This page was last updated: March 27, 2024
Monte Carlo simulation is used to determine the range of outcomes for a series of parameters, each of which has a probability distribution showing how likely each option is to happen. In this project, you will take a scenario and develop a Monte Carlo simulation of it, determining how likely a particular output is to happen.
Clearly, this is very parallelizable -- it is the same computation being run on many permutations of the input parameters. You will run this with OpenMP, testing it on different numbers of threads (at least 1, 2, 4, 6, and 8).

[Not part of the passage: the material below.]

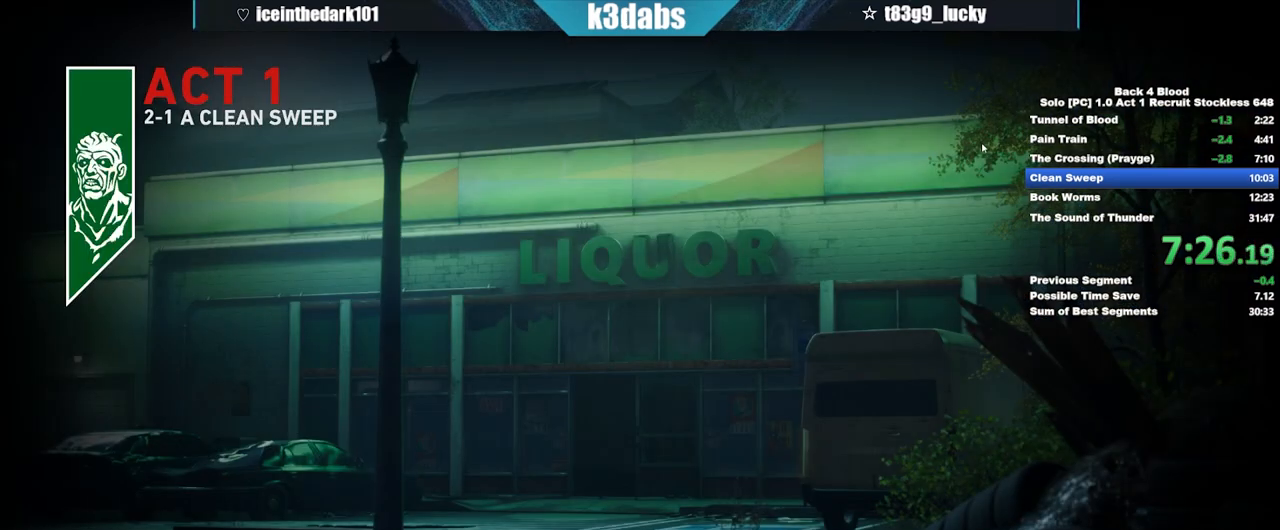
{"keys": [], "mouse": [], "events": []}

This project is inspired by this video. Be sure to watch it before reading on (it's only 41 seconds).
A golf ball is set in motion at the top of a ski jump at height BeforeY.

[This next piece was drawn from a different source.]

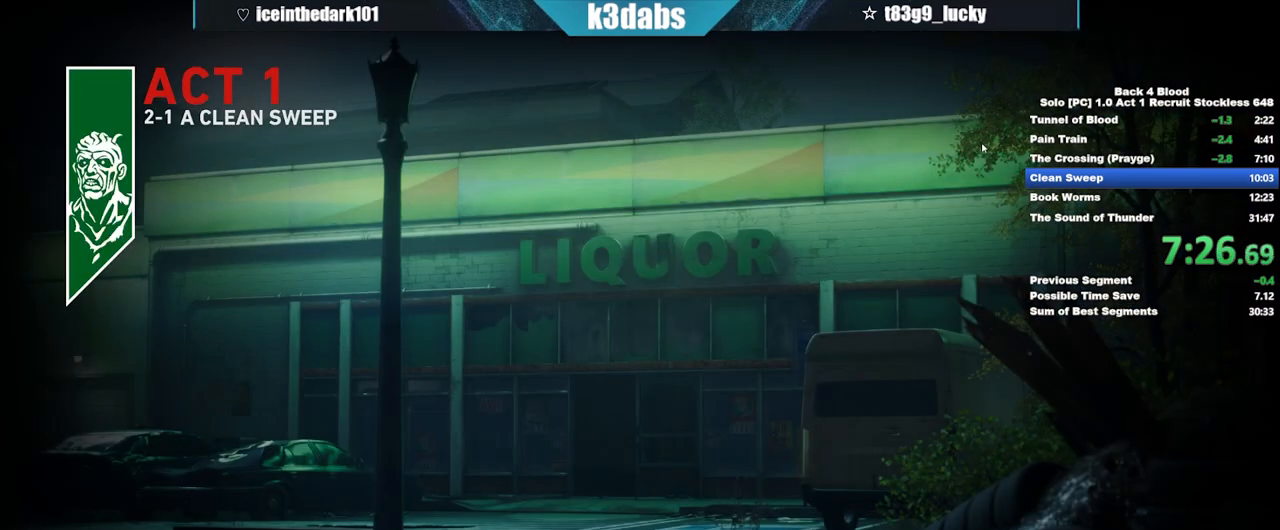
{"keys": [], "mouse": [], "events": []}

It rolls until its height is AfterY at which point it shoots out horizontally.
It continues until it hits the ground.
A hole of radius RADIUS exists at a horizontal distance DistX from the end of the ski jump.
Will the golf ball land inthe hole?
If we knew the exact measurements, we could figure this out exactly, but we don't have exact measurments. Several people have taken measurements and all have come up with different numbers. Their mean measurements and tolerances (±) are shown in the table below:
Quantity | Mean Value | ± Value |
---|---|---|
BeforeY | 80.f | 5.f |
AfterY | 20.f | 1.f |
DistX | 70.f | 5.f |
Given all of this uncertainty of the dimensions, what is the probability that the golf ball will actually end up in the cup?
OK, you physics hounds, knock it off. Yes, we are going to neglect depth effects, moment of inertia, air resistance, etc, etc. Let's just have fun with this problem as stated.
Run this for some combinations of trials (NUMTRIALS) and threads (NUMT). Do timing for each combination. Like we talked about in the Project Notes, run each experiment some number of times (NUMTIMES) and record just the peak performance.
Produce a rectangular table and two graphs. The two graphs need to be:
Choosing one of the runs (one of the ones with the maximum number of trials would be good), tell me what you think the actual probability is.
Choosing one of the runs, compute Fp, the Parallel Fraction, for this computation.
Given this Parallel Fraction, what would the maximum speedup be if you could throw hundreds of cores at it?
The code below is printed in the handout to make it easy to look at and discuss.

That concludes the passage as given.